But the need remains great. Too many people are killed and too many suffer lifelong injuries that will inflict decades of pain and require lifetime medical care. So it is important to learn that binge drinking, the consumption of more than five drinks in a row, remains prevalent among high school students.
Frighteningly, almost sixth percent of high schools seniors admit to incredible binge drinking of 15 drinks or more at a single time. One wonders how it is possible to avoid alcohol poisoning or death at this level, but this extreme binge drinking continues to occur and it is disturbing to find that it has become “more entrenched” among some students.
It is all the more disturbing, given that high school students, by law, have no access to any alcohol. The overall rate of 10 percent of high school seniors engaging in binge drinking of 10 drinks in a row has remained unchanged since 2005.

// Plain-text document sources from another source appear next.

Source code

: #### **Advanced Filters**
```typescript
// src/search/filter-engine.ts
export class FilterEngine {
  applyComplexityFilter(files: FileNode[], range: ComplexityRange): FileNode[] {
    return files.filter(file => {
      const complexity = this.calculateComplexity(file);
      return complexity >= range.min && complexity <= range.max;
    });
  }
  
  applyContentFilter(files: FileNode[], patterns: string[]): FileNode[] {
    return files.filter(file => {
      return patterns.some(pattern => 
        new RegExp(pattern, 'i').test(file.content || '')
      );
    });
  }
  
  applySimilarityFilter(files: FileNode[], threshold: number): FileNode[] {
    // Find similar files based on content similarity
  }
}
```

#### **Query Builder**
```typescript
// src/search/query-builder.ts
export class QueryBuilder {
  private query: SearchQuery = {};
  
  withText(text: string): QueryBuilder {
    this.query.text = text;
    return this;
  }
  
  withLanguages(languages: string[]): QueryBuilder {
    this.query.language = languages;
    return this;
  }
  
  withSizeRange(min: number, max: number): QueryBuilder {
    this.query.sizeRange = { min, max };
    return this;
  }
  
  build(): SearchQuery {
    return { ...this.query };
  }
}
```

The rate has fallen from the early 1990s, when lower drinking ages allowed more seniors easy access to alcohol. At that time, the rate of binge drinking was almost 40 percent.
The danger in allowing extreme binge drinking to become entrenched as a behavior is that these students get in cars and attempt to drive. At these levels of intoxication, the risk of a motor vehicle accident is very high.
It is important to better identify high school students who may be at risk and increase the level of intervention necessary to prevent extreme binge drinking.